Us & Them — Fading within the Dwindling Sun
(Fruits de Mer crustacean 75, 2016, 10")
by Henry Schneider, Published 2016-12-10
Just in time for Christmas Sweden’s Us & Them have a new color vinyl ten inch on Fruits de Mer. And quite an ambitious one as they cover five different songs by the iconic Sandy Denny. Attempting to cover a song belonging to Sandy is dangerous as it will immediately draw comparisons. Fortunately Britt’s pure and breathy voice adds a new dimension to these songs along with the acid folk reinterpretation. The disc opens with a Fotheringay song “Winter Winds.” Sandy’s vocals on the original were a bright light. In contrast Us & Them’s cover adds a darker and sadder feel to this delicate and eerie song. The next is Richard Thompson’s “Farewell, Farewell” that is so similar to Pentangle’s “Willy O’Winsbury.” What Us & Them have done is taken this beautiful song and enhanced it with Andy Settenham’s Mellotron. The third song, “Next Time Around,” is from Sandy’s solo album North Star Grassman and the Ravens.
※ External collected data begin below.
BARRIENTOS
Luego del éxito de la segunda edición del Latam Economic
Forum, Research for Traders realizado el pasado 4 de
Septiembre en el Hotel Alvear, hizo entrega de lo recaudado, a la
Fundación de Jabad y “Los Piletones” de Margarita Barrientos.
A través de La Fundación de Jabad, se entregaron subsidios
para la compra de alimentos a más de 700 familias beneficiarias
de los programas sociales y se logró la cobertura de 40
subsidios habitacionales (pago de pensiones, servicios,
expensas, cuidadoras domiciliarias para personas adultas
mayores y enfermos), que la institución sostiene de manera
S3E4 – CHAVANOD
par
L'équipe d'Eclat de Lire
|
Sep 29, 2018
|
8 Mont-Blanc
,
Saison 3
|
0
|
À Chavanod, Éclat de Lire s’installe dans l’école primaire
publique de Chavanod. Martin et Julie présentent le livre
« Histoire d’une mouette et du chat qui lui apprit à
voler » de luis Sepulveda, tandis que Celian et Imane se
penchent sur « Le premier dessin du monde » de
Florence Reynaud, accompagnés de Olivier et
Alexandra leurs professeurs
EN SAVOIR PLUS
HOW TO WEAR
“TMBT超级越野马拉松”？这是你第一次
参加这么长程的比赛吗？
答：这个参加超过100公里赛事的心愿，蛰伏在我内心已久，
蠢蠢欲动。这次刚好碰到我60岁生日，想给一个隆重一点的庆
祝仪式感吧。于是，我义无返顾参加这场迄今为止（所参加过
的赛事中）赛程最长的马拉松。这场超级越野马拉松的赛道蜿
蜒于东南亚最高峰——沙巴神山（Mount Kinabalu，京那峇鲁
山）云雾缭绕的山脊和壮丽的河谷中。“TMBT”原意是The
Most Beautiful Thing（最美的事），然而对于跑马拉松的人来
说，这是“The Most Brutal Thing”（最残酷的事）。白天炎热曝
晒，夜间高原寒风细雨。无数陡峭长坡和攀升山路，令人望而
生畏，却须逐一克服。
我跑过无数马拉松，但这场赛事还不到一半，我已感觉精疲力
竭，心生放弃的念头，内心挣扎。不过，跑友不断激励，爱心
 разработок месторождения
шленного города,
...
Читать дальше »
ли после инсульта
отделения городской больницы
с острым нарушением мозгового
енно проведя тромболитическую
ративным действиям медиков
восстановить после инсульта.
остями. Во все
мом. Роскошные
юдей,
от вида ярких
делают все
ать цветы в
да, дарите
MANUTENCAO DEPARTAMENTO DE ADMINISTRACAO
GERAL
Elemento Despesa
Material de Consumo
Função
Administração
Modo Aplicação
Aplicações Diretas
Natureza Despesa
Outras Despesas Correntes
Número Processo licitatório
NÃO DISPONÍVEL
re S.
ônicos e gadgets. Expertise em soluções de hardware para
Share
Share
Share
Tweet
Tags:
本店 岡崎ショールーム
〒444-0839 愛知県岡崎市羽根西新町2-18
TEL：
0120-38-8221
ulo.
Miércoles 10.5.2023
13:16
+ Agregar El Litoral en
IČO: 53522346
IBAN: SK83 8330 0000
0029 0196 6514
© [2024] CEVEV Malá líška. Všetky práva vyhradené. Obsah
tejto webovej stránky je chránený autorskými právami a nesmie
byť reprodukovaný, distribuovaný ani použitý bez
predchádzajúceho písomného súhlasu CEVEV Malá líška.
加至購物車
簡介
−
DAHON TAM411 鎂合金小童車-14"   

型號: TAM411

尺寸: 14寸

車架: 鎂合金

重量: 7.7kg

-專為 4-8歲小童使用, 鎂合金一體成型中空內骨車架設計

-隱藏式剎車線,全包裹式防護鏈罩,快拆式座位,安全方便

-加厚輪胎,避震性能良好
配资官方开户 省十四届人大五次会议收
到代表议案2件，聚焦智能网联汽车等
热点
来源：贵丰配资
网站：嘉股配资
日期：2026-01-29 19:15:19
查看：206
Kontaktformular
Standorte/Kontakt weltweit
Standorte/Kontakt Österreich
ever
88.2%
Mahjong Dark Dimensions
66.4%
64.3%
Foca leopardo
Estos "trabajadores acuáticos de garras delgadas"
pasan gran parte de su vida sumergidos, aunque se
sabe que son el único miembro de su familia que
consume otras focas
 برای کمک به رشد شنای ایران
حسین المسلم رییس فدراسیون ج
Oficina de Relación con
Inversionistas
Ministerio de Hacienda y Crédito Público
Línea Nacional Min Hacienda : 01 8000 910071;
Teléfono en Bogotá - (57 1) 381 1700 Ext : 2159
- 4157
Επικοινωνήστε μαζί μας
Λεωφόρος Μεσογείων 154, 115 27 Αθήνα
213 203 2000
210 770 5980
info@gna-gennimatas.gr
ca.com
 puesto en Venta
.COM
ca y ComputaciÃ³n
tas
This is another dark introspective cover with violins and drones. The traditional “Banks of the Nile” from Fotheringay is next. This song is one of the best known ballads arising out of the British campaigns against Napoleon. It is a touching song about a young woman wanting to go to sea with her man. He prevents her by taking shelter behind Naval regulations. When Sandy sang this song, she sang all the verses. Us & Them change it up by having Britt sing the girl’s part and Anders sing the sailor’s. And contributing to this painful parting of ways, Us & Them layer on more Mellotron and bass clarinet. The last song “Take Away the Load” is a song by Sandy written for Dave Swarbick and only appeared as a demo, though Swarbrick did eventually release it on Fairport's Gottle O’Geer. This final exquisite song is the shortest on the disc. Their cover brings a tear to your eye. If you step back and separate yourself from your Sandy Denny prejudices, you will find great joy in this release. And for those unfamiliar with Sandy Denny, you can approach this release with a wide open mind and enjoy the music by itself.